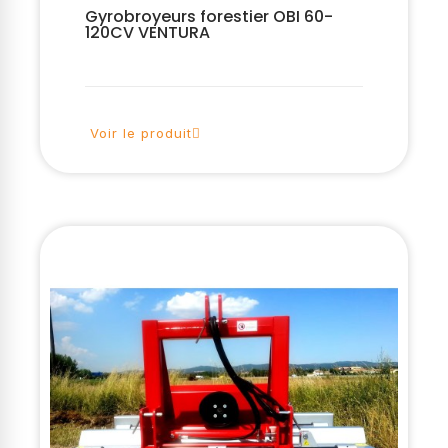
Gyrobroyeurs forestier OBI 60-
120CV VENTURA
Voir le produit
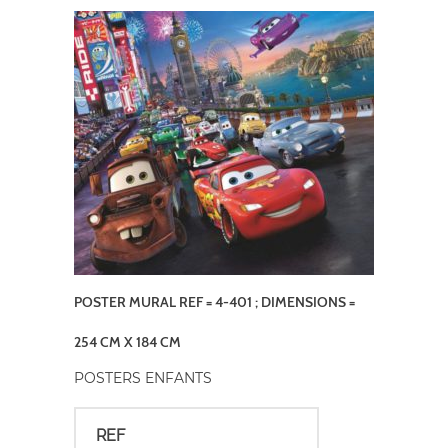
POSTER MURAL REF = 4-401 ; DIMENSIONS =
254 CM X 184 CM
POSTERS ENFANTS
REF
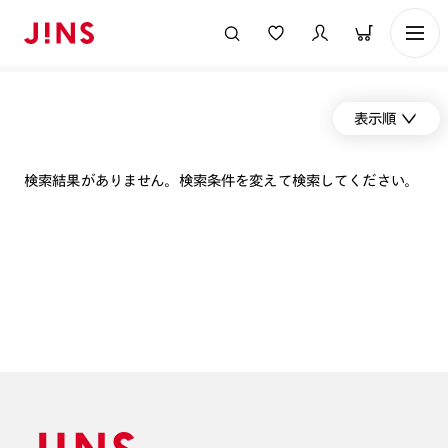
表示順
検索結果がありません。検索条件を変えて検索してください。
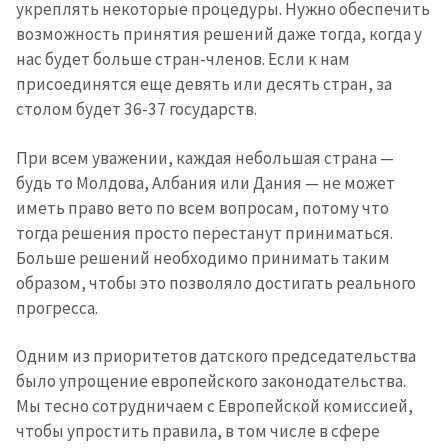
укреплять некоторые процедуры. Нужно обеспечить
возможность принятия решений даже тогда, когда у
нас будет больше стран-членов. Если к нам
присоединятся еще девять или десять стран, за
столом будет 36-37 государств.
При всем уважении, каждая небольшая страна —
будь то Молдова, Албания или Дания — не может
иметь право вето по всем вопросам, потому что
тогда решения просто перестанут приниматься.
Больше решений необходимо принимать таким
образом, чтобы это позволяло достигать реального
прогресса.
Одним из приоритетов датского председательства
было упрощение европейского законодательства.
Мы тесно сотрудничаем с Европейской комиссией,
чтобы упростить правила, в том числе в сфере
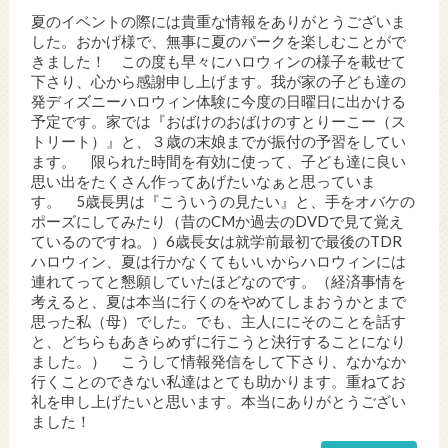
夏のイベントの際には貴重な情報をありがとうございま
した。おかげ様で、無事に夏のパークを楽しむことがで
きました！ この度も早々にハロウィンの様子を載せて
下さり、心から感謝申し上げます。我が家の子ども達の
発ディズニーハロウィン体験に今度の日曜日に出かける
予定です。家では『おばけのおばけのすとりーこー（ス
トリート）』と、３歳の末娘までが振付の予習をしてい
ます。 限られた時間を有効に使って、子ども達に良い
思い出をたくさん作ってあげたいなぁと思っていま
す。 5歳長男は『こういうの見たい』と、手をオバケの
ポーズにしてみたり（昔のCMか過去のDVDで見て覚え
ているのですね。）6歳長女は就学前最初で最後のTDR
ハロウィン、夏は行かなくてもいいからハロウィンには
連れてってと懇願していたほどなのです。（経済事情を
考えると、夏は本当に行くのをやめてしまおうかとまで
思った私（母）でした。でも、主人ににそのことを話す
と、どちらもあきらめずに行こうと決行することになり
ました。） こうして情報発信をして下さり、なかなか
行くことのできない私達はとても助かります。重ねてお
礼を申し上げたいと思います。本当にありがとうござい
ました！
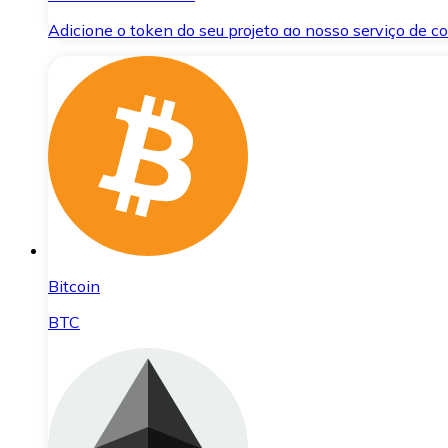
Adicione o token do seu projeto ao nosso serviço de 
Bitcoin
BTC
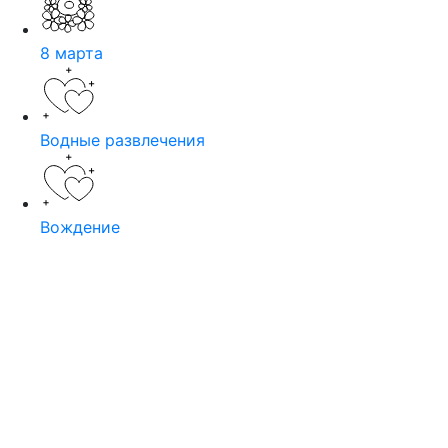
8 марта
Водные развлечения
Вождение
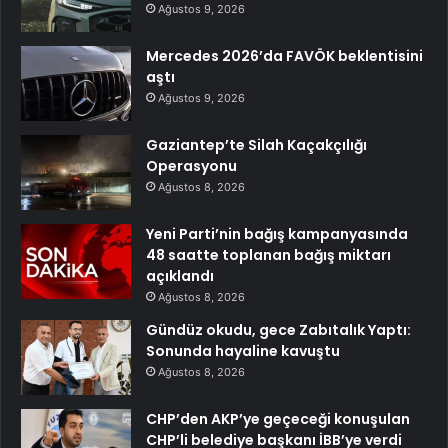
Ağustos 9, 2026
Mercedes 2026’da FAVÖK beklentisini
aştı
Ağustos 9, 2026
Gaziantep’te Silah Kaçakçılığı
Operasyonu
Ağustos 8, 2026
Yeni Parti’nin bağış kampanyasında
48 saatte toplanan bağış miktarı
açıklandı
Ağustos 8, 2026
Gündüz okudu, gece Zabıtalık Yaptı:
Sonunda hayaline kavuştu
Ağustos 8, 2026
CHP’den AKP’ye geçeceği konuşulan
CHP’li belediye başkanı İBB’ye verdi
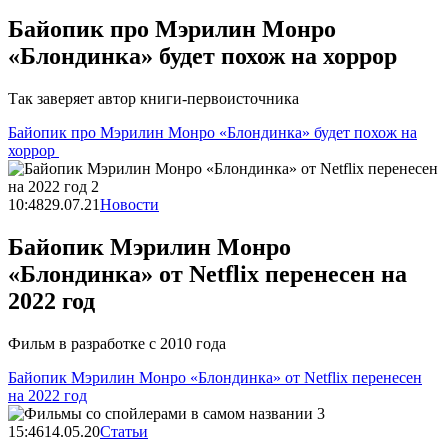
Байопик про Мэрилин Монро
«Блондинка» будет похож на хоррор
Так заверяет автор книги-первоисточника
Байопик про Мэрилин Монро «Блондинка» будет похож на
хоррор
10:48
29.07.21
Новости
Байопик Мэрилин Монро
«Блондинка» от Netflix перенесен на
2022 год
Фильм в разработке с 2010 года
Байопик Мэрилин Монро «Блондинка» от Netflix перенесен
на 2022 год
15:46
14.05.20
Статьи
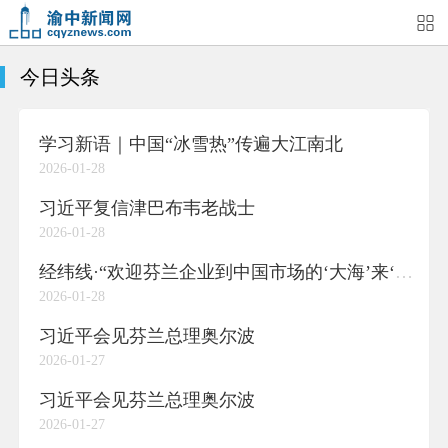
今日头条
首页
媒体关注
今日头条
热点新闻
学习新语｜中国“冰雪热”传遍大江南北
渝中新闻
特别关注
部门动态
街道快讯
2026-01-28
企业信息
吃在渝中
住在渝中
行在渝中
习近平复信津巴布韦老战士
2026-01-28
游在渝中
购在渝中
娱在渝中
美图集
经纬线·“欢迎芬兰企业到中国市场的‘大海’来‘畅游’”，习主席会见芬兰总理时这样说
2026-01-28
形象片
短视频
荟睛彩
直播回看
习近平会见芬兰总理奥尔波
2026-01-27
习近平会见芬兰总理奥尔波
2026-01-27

__________

Description of the task:
Repeat every record above exactly, but leave out any pictures.

Completed task:
Gyrobroyeurs forestier OBI 60-
120CV VENTURA
Voir le produit
POSTER MURAL REF = 4-401 ; DIMENSIONS =
254 CM X 184 CM
POSTERS ENFANTS
REF
表示順
検索結果がありません。検索条件を変えて検索してください。
укреплять некоторые процедуры. Нужно обеспечить
возможность принятия решений даже тогда, когда у
нас будет больше стран-членов. Если к нам
присоединятся еще девять или десять стран, за
столом будет 36-37 государств.
При всем уважении, каждая небольшая страна —
будь то Молдова, Албания или Дания — не может
иметь право вето по всем вопросам, потому что
тогда решения просто перестанут приниматься.
Больше решений необходимо принимать таким
образом, чтобы это позволяло достигать реального
прогресса.
Одним из приоритетов датского председательства
было упрощение европейского законодательства.
Мы тесно сотрудничаем с Европейской комиссией,
чтобы упростить правила, в том числе в сфере
夏のイベントの際には貴重な情報をありがとうございま
した。おかげ様で、無事に夏のパークを楽しむことがで
きました！ この度も早々にハロウィンの様子を載せて
下さり、心から感謝申し上げます。我が家の子ども達の
発ディズニーハロウィン体験に今度の日曜日に出かける
予定です。家では『おばけのおばけのすとりーこー（ス
トリート）』と、３歳の末娘までが振付の予習をしてい
ます。 限られた時間を有効に使って、子ども達に良い
思い出をたくさん作ってあげたいなぁと思っていま
す。 5歳長男は『こういうの見たい』と、手をオバケの
ポーズにしてみたり（昔のCMか過去のDVDで見て覚え
ているのですね。）6歳長女は就学前最初で最後のTDR
ハロウィン、夏は行かなくてもいいからハロウィンには
連れてってと懇願していたほどなのです。（経済事情を
考えると、夏は本当に行くのをやめてしまおうかとまで
思った私（母）でした。でも、主人ににそのことを話す
と、どちらもあきらめずに行こうと決行することになり
ました。） こうして情報発信をして下さり、なかなか
行くことのできない私達はとても助かります。重ねてお
礼を申し上げたいと思います。本当にありがとうござい
ました！
Adicione o token do seu projeto ao nosso serviço de 
Bitcoin
BTC
8 марта
Водные развлечения
Вождение
Ağustos 9, 2026
Mercedes 2026’da FAVÖK beklentisini
aştı
Ağustos 9, 2026
Gaziantep’te Silah Kaçakçılığı
Operasyonu
Ağustos 8, 2026
Yeni Parti’nin bağış kampanyasında
48 saatte toplanan bağış miktarı
açıklandı
Ağustos 8, 2026
Gündüz okudu, gece Zabıtalık Yaptı:
Sonunda hayaline kavuştu
Ağustos 8, 2026
CHP’den AKP’ye geçeceği konuşulan
CHP’li belediye başkanı İBB’ye verdi
Байопик про Мэрилин Монро
«Блондинка» будет похож на хоррор
Так заверяет автор книги-первоисточника
Байопик про Мэрилин Монро «Блондинка» будет похож на
хоррор
10:48
29.07.21
Новости
Байопик Мэрилин Монро
«Блондинка» от Netflix перенесен на
2022 год
Фильм в разработке с 2010 года
Байопик Мэрилин Монро «Блондинка» от Netflix перенесен
на 2022 год
15:46
14.05.20
Статьи
今日头条
首页
媒体关注
今日头条
热点新闻
学习新语｜中国“冰雪热”传遍大江南北
渝中新闻
特别关注
部门动态
街道快讯
2026-01-28
企业信息
吃在渝中
住在渝中
行在渝中
习近平复信津巴布韦老战士
2026-01-28
游在渝中
购在渝中
娱在渝中
美图集
经纬线·“欢迎芬兰企业到中国市场的‘大海’来‘畅游’”，习主席会见芬兰总理时这样说
2026-01-28
形象片
短视频
荟睛彩
直播回看
习近平会见芬兰总理奥尔波
2026-01-27
习近平会见芬兰总理奥尔波
2026-01-27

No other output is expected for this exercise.